ABOUT THIS EXERCISE: Select and copy each line in the rows below that contains the string "target".

# # # # # # #

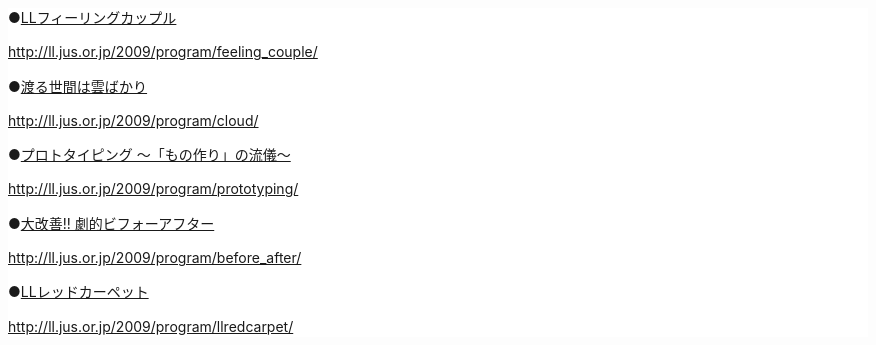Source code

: ●<a target="_blank" href="http://ll.jus.or.jp/2009/program/feeling_couple/">LLフィーリングカップル</a>
  
http://ll.jus.or.jp/2009/program/feeling_couple/

●<a target="_blank" href="http://ll.jus.or.jp/2009/program/cloud/">渡る世間は雲ばかり</a>
  
http://ll.jus.or.jp/2009/program/cloud/

●<a target="_blank" href="http://ll.jus.or.jp/2009/program/prototyping/">プロトタイピング ～「もの作り」の流儀～</a>
  
http://ll.jus.or.jp/2009/program/prototyping/

●<a target="_blank" href="http://ll.jus.or.jp/2009/program/before_after/">大改善!! 劇的ビフォーアフター</a>
  
http://ll.jus.or.jp/2009/program/before_after/

●<a target="_blank" href="http://ll.jus.or.jp/2009/program/llredcarpet/">LLレッドカーペット</a>
  
http://ll.jus.or.jp/2009/program/llredcarpet/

# # # # # # #

EXPECTED ANSWER:
: ●<a target="_blank" href="http://ll.jus.or.jp/2009/program/feeling_couple/">LLフィーリングカップル</a>
●<a target="_blank" href="http://ll.jus.or.jp/2009/program/cloud/">渡る世間は雲ばかり</a>
●<a target="_blank" href="http://ll.jus.or.jp/2009/program/prototyping/">プロトタイピング ～「もの作り」の流儀～</a>
●<a target="_blank" href="http://ll.jus.or.jp/2009/program/before_after/">大改善!! 劇的ビフォーアフター</a>
●<a target="_blank" href="http://ll.jus.or.jp/2009/program/llredcarpet/">LLレッドカーペット</a>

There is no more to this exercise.